**Problem to solve**
Give the lines below again exactly, starting with the line that holds "Bruker det hele tiden." and going on through the line that holds "弁やファン等を連動させて冷媒を調整する新制御により、".
↓
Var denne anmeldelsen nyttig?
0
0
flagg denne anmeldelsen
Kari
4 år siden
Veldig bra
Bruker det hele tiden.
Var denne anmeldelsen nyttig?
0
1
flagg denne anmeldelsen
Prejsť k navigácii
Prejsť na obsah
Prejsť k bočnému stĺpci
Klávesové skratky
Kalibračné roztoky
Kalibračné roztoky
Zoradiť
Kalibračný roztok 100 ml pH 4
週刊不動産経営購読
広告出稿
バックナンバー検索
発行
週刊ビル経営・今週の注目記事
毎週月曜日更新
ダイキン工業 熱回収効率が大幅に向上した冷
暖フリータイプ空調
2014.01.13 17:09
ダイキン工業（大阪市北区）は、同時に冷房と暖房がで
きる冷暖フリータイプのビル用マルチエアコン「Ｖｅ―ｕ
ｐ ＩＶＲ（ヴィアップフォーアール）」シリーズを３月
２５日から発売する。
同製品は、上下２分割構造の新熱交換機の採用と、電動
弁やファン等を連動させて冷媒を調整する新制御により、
↑
↓
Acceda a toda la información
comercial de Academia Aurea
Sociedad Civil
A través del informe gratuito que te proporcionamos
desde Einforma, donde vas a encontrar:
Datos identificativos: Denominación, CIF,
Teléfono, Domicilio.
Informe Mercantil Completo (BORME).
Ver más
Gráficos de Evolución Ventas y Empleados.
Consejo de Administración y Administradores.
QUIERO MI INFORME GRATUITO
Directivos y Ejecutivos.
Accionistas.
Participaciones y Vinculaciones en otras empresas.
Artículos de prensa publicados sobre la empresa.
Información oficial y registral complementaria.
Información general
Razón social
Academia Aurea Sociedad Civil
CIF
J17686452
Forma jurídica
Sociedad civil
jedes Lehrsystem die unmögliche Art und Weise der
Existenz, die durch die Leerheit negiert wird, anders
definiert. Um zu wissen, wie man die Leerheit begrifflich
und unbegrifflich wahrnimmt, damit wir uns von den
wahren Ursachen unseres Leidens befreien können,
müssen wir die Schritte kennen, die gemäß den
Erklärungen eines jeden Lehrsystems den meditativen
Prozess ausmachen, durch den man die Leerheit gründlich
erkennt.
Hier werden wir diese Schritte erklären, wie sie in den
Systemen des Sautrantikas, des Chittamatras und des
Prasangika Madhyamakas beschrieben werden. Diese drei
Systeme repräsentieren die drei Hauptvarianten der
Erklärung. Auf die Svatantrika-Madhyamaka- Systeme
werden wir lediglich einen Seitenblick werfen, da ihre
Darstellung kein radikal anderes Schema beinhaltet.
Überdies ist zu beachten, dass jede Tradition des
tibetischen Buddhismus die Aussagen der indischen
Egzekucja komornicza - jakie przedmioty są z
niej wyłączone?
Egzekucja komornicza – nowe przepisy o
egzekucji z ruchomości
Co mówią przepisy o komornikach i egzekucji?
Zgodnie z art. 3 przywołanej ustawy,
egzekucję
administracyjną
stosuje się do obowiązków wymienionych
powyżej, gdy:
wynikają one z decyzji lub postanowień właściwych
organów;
↑
**Your response**
Bruker det hele tiden.
Var denne anmeldelsen nyttig?
0
1
flagg denne anmeldelsen
Prejsť k navigácii
Prejsť na obsah
Prejsť k bočnému stĺpci
Klávesové skratky
Kalibračné roztoky
Kalibračné roztoky
Zoradiť
Kalibračný roztok 100 ml pH 4
週刊不動産経営購読
広告出稿
バックナンバー検索
発行
週刊ビル経営・今週の注目記事
毎週月曜日更新
ダイキン工業 熱回収効率が大幅に向上した冷
暖フリータイプ空調
2014.01.13 17:09
ダイキン工業（大阪市北区）は、同時に冷房と暖房がで
きる冷暖フリータイプのビル用マルチエアコン「Ｖｅ―ｕ
ｐ ＩＶＲ（ヴィアップフォーアール）」シリーズを３月
２５日から発売する。
同製品は、上下２分割構造の新熱交換機の採用と、電動
弁やファン等を連動させて冷媒を調整する新制御により、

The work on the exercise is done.